Says Dr. Konofagou, “We engage the blood vessels in the brain and use the vibration of the microbubbles to help ‘lift’ the barrier. When this happens, the blood vessels in the brain become more porous and more permeable. That’s when we can cross the blood-brain barrier temporarily to target the tumor with drugs. Everything surrounding it remains intact.”

Dr. Konofagou has demonstrated the effectiveness of using focused ultrasound for drug delivery in earlier research in mice with neurodegenerative disease, and her lab also is interested in focused ultrasound ablation of benign and cancerous tumors in the breast and pancreas. She is working with clinicians on an open phase 1 trial at Columbia studying focused ultrasound drug delivery in Alzheimer’s patients.
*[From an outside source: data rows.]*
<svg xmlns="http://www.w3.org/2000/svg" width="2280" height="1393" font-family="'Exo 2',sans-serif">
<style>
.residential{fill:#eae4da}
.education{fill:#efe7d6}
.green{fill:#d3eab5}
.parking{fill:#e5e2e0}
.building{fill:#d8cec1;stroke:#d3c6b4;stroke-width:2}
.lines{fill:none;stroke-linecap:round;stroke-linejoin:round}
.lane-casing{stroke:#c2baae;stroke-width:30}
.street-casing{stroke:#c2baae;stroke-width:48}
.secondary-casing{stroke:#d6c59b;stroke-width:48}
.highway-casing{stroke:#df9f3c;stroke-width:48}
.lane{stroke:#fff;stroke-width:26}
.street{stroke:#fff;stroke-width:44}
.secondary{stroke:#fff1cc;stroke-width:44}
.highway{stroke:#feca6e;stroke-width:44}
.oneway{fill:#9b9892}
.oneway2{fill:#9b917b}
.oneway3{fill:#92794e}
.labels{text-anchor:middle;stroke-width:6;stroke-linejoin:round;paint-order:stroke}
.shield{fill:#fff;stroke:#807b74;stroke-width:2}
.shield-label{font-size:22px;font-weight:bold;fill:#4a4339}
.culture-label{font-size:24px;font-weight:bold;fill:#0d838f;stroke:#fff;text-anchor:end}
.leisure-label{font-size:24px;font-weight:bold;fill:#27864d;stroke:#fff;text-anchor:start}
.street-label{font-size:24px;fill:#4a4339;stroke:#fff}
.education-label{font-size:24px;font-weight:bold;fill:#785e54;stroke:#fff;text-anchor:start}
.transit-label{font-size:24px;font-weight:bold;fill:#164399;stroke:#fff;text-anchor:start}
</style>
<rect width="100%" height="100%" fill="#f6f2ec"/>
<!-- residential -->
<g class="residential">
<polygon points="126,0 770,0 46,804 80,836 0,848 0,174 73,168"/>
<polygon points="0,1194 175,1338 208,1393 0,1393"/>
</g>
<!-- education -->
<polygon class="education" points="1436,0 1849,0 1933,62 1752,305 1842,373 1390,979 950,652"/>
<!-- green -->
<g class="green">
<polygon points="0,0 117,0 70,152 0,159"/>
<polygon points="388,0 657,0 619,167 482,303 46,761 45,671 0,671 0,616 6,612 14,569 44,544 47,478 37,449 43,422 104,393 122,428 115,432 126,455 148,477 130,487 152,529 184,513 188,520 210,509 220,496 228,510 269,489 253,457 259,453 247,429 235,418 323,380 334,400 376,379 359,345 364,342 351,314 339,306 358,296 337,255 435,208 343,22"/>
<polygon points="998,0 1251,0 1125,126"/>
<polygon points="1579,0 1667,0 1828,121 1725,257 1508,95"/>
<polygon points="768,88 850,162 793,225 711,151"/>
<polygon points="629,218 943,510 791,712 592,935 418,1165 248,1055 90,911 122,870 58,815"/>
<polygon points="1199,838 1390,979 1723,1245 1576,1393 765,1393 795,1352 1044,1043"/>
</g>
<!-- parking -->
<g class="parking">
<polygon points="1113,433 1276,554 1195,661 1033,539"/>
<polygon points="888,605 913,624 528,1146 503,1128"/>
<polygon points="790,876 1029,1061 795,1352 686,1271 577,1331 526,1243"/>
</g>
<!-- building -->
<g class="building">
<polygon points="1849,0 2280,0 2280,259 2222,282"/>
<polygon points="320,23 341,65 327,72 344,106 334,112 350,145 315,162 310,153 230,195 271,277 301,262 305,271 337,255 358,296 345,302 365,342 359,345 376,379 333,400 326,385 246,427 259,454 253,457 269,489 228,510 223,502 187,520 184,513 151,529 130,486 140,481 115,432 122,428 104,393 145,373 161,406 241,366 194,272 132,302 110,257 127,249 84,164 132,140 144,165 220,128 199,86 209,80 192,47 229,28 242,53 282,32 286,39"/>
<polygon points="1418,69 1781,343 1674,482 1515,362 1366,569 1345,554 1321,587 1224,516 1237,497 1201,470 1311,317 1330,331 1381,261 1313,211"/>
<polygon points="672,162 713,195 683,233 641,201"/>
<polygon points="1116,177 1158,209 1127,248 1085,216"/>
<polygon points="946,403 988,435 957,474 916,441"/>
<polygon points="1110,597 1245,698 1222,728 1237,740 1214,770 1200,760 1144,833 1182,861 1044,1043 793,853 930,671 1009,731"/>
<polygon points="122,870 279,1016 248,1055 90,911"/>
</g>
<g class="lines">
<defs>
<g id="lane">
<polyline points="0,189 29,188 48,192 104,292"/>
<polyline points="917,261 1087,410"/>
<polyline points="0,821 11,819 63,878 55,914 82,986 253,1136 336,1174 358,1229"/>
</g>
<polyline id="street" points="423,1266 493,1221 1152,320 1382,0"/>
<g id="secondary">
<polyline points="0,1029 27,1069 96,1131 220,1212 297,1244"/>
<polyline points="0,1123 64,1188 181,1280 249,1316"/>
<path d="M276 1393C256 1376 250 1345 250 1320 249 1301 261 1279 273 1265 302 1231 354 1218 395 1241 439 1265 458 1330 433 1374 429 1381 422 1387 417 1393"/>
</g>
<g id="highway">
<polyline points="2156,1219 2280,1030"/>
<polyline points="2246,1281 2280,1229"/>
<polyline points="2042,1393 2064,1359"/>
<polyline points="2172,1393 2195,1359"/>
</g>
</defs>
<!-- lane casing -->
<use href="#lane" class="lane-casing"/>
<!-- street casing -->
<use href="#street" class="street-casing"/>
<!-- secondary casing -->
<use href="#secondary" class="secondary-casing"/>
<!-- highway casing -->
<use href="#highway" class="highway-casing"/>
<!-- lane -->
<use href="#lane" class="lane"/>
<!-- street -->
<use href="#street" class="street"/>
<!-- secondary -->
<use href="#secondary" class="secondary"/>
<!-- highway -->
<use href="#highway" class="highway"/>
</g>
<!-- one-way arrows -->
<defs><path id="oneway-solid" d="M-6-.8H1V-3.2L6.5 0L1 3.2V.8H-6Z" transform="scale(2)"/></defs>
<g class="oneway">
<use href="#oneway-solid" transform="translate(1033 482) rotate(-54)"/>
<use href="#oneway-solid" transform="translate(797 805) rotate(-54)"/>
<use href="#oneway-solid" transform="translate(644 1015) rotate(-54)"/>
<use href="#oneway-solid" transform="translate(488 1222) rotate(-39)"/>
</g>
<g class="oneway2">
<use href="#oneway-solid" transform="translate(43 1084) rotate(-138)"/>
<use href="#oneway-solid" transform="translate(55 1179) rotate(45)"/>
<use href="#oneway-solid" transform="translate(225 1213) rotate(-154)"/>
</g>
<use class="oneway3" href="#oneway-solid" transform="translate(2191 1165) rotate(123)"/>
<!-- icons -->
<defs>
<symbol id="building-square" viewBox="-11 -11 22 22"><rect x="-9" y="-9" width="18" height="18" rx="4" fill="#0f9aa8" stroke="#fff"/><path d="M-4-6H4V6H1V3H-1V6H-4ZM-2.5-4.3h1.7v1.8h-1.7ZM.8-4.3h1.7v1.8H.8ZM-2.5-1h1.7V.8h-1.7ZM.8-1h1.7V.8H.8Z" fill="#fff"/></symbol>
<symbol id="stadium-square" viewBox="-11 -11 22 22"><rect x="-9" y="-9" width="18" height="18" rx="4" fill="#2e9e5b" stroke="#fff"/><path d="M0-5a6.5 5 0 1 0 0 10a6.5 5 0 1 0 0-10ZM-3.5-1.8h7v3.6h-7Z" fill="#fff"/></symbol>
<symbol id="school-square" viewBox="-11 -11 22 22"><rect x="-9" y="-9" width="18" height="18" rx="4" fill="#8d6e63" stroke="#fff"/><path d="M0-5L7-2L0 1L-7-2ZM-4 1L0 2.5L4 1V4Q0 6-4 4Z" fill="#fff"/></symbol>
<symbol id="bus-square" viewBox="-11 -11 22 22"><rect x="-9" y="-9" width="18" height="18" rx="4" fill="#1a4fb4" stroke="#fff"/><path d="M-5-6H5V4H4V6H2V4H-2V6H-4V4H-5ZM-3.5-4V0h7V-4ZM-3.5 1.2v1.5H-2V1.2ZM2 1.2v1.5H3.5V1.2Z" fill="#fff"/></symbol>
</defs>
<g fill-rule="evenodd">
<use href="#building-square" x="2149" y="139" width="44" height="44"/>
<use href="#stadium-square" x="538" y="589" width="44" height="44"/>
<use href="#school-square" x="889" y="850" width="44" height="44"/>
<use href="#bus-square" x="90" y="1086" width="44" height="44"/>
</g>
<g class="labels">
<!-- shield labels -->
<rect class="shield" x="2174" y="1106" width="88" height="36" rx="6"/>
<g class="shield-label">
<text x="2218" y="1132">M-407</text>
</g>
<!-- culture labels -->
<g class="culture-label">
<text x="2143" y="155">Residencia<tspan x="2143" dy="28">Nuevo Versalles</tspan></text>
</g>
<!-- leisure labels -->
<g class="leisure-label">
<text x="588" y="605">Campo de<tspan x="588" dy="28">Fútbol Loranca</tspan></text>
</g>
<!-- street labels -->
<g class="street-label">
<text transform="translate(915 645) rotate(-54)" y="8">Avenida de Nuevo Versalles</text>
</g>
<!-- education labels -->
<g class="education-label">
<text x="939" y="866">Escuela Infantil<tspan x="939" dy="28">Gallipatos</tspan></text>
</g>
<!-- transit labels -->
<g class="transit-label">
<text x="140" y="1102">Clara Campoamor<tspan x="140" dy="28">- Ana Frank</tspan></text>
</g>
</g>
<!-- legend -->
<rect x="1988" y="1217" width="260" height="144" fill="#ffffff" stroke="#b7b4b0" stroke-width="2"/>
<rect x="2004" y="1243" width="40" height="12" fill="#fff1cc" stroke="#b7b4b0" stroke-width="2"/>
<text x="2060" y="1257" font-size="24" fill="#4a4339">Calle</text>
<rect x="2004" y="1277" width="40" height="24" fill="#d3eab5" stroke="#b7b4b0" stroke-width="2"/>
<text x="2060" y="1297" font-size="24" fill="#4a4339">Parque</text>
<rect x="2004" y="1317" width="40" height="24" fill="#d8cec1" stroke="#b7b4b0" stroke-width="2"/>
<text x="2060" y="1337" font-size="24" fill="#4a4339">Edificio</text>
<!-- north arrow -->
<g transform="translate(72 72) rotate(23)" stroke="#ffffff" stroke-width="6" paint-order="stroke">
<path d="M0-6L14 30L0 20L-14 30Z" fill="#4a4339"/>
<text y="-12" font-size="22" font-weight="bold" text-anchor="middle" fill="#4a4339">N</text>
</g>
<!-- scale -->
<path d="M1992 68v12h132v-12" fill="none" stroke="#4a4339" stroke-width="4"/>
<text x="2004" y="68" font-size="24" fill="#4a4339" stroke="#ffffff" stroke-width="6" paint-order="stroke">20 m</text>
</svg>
A Cross-Disciplinary Collaboration

The collaboration on the DIPG trial was born out of a former postdoctoral fellow’s interest in combining his concentration in biomedical engineering with radiation oncology. Shutao Wang, MD, PhD, a member of the Konofagou lab at the time, began working with Dr. Wu before completing his Columbia postdoctoral fellowship and pursuing medical school. More recently, through the active involvement of postdoctoral fellows Antonios Pouliopoulos, PhD, and Mark. Burgess, PhD, from the Konofagou lab together with their counterparts James Wei, PhD, and Zachary Eglander, MD, in the Wu lab, there have been published pre-clinical studies that were pivotal in propelling the technology forward for the IND approval in pediatric DIPG. The two teams have been continuously working together on focused ultrasound for cancer drug delivery since 2015.

Prior to opening the phase 1 trial in DIPG, the researchers demonstrated that focused ultrasound is a safe and feasible technique for repeated blood-brain barrier opening and chemotherapy delivery in glioma mouse models. In a paper published in the International Journal of Radiation Oncology, the researchers also showed that by increasing the blood-brain barrier opening with focused ultrasound they were able to treat the tumor with a targeted increased dose of chemotherapy without inflicting damage to the surrounding region and producing more harmful side effects.
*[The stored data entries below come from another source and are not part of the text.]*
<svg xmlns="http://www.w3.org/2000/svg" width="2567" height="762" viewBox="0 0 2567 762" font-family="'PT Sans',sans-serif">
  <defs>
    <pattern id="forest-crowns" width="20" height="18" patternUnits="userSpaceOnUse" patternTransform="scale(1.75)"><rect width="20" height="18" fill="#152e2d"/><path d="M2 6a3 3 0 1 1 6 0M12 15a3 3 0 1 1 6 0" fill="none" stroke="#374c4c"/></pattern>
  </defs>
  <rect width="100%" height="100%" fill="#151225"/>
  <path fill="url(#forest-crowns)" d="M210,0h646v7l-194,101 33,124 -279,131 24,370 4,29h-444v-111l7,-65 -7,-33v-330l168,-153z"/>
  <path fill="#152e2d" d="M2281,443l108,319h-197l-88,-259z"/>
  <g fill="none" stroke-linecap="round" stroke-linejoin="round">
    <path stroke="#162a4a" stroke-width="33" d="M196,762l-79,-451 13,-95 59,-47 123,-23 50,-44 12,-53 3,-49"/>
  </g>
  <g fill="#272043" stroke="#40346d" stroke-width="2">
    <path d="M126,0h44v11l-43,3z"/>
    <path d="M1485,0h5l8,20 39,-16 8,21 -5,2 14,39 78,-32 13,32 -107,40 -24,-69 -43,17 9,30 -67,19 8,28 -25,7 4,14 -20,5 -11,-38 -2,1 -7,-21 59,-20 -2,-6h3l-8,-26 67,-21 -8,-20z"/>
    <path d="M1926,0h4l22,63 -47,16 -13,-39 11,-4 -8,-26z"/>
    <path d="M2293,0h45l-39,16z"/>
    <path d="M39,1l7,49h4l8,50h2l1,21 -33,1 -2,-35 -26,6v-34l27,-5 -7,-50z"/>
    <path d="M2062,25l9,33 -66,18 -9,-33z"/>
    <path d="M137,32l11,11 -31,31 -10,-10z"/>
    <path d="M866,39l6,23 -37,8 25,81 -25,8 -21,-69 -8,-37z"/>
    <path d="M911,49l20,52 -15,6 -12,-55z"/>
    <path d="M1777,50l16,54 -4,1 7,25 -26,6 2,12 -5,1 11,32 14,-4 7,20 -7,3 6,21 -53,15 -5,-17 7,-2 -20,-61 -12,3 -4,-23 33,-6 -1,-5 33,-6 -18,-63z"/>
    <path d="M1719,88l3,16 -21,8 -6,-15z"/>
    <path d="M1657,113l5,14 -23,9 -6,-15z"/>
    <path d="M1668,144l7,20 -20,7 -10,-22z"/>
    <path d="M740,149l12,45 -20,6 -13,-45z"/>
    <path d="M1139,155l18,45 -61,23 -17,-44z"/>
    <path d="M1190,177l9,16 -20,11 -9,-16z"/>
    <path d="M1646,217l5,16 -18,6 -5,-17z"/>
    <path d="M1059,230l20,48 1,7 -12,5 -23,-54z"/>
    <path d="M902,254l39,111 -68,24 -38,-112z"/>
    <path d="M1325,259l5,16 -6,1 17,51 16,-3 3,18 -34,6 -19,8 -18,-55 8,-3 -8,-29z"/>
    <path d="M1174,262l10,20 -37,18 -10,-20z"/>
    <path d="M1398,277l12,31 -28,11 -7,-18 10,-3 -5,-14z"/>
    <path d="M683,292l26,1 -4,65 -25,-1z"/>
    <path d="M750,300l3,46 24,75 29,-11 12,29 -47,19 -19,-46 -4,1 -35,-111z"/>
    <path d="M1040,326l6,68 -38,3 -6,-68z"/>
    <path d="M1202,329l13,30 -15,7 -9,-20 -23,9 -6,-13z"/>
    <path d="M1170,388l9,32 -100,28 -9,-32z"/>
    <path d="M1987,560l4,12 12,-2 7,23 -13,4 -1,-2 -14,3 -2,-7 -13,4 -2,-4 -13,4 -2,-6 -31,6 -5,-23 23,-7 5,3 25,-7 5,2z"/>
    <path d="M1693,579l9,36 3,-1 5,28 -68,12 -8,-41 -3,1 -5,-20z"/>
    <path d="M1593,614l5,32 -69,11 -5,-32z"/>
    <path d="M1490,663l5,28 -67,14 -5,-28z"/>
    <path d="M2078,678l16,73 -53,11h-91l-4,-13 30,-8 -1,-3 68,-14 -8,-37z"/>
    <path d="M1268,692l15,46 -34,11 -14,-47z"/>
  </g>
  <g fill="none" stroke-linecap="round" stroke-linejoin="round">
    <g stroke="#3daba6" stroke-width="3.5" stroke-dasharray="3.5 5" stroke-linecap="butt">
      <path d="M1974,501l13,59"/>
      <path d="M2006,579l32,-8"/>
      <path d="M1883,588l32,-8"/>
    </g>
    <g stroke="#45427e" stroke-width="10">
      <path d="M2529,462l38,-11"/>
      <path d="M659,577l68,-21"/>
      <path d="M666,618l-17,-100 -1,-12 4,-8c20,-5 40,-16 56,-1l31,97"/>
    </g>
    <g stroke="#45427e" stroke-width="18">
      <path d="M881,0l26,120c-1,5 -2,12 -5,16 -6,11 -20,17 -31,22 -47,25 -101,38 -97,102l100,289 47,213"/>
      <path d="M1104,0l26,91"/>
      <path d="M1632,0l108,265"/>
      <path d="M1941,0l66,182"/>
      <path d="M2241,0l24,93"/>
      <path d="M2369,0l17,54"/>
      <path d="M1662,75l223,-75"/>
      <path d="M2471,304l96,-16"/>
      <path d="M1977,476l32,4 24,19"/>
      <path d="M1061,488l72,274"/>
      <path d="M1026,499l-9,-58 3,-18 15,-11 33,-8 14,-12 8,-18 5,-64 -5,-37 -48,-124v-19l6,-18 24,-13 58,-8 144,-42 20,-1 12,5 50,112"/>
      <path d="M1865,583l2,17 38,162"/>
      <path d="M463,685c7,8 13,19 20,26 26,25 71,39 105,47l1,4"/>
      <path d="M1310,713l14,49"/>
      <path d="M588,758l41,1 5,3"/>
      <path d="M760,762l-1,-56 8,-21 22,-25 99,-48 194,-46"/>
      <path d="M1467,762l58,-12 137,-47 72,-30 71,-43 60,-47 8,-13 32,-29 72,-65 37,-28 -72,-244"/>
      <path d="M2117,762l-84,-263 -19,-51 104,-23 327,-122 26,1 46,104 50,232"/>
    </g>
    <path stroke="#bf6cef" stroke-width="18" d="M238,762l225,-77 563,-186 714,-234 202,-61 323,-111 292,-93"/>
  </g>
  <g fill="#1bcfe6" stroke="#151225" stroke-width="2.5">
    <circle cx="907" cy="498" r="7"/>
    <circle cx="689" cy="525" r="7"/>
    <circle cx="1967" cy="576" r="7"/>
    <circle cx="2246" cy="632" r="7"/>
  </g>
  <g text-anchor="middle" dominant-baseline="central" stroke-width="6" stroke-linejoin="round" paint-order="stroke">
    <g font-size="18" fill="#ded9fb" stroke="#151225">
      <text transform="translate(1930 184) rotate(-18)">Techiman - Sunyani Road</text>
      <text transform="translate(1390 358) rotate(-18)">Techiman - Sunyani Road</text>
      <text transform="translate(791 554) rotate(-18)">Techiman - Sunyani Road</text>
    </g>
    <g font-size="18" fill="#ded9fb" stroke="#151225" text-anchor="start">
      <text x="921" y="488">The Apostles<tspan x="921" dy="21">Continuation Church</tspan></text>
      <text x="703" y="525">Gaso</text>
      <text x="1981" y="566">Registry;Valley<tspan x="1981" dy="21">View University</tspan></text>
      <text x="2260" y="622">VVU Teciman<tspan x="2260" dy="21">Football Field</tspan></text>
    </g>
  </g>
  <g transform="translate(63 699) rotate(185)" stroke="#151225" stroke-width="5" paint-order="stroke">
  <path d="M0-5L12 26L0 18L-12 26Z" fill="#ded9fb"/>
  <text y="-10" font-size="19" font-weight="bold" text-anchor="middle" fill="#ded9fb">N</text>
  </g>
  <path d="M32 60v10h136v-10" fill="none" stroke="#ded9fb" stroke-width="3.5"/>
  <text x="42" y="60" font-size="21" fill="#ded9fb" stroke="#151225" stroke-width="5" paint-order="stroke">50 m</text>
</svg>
“This is an ideal example of what can transpire when researchers and clinicians from different disciplines collaborate, working together for immediate translation of a therapeutic benefit,” says Dr. Wu, a lead investigator of the trial. “That’s the beauty of being here at Columbia. Not only do we have different disciplines working together, from radiation oncology, neurosurgery, to pediatric neuro-oncology, we also have a world class cancer center at one of the top universities in the nation to think outside of the box and create exciting new treatments.”

“While we are still early in our clinical research, it is exciting to move our focused ultrasound work beyond the lab,” adds Dr. Konofagou. “We’re not there yet, but we’re hoping to make a difference in patients’ lives.”